TASK REQUIREMENTS
Extract, exactly as written, each line from the start of the records below to the line containing "There's definitely illegal", both ends included; drop the pictures.

(Dataset excerpts)
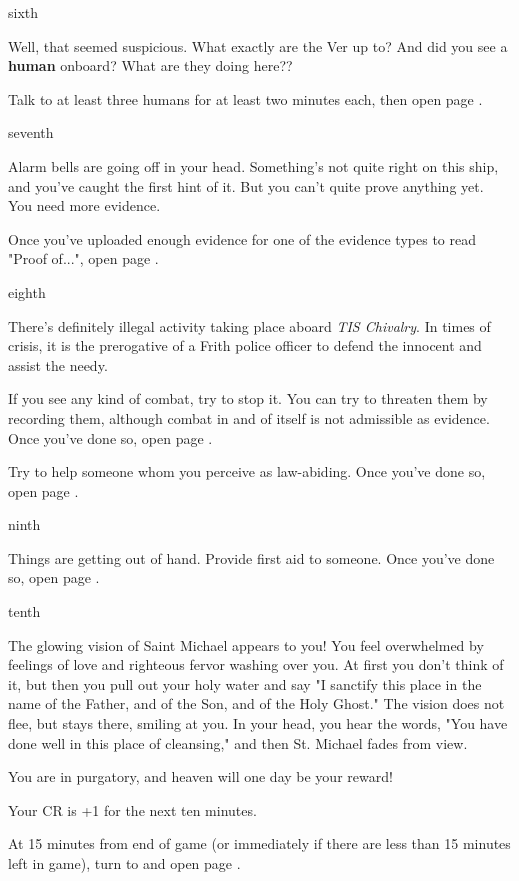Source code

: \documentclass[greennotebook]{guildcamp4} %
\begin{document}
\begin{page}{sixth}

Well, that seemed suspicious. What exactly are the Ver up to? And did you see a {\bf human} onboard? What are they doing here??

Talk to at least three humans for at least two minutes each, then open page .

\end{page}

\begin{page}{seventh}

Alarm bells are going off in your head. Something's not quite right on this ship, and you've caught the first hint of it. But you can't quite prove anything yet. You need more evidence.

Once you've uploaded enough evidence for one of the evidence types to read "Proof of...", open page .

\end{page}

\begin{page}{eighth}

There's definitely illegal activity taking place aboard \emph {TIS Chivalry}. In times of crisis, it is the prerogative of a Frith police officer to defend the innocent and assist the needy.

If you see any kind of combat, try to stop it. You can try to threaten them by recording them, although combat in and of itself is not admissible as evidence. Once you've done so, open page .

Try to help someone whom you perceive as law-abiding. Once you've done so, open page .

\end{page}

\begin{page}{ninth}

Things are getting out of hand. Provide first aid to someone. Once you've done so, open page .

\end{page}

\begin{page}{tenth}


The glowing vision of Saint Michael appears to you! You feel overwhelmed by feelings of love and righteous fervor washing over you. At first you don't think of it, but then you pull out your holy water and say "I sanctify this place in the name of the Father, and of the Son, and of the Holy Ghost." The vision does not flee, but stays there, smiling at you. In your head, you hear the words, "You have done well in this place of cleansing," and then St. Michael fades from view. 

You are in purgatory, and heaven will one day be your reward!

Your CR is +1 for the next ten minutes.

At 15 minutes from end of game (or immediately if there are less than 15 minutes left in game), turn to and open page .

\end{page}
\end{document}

RESULT
Source code

: \documentclass[greennotebook]{guildcamp4} %
\begin{document}
\begin{page}{sixth}

Well, that seemed suspicious. What exactly are the Ver up to? And did you see a {\bf human} onboard? What are they doing here??

Talk to at least three humans for at least two minutes each, then open page .

\end{page}

\begin{page}{seventh}

Alarm bells are going off in your head. Something's not quite right on this ship, and you've caught the first hint of it. But you can't quite prove anything yet. You need more evidence.

Once you've uploaded enough evidence for one of the evidence types to read "Proof of...", open page .

\end{page}

\begin{page}{eighth}

There's definitely illegal activity taking place aboard \emph {TIS Chivalry}. In times of crisis, it is the prerogative of a Frith police officer to defend the innocent and assist the needy.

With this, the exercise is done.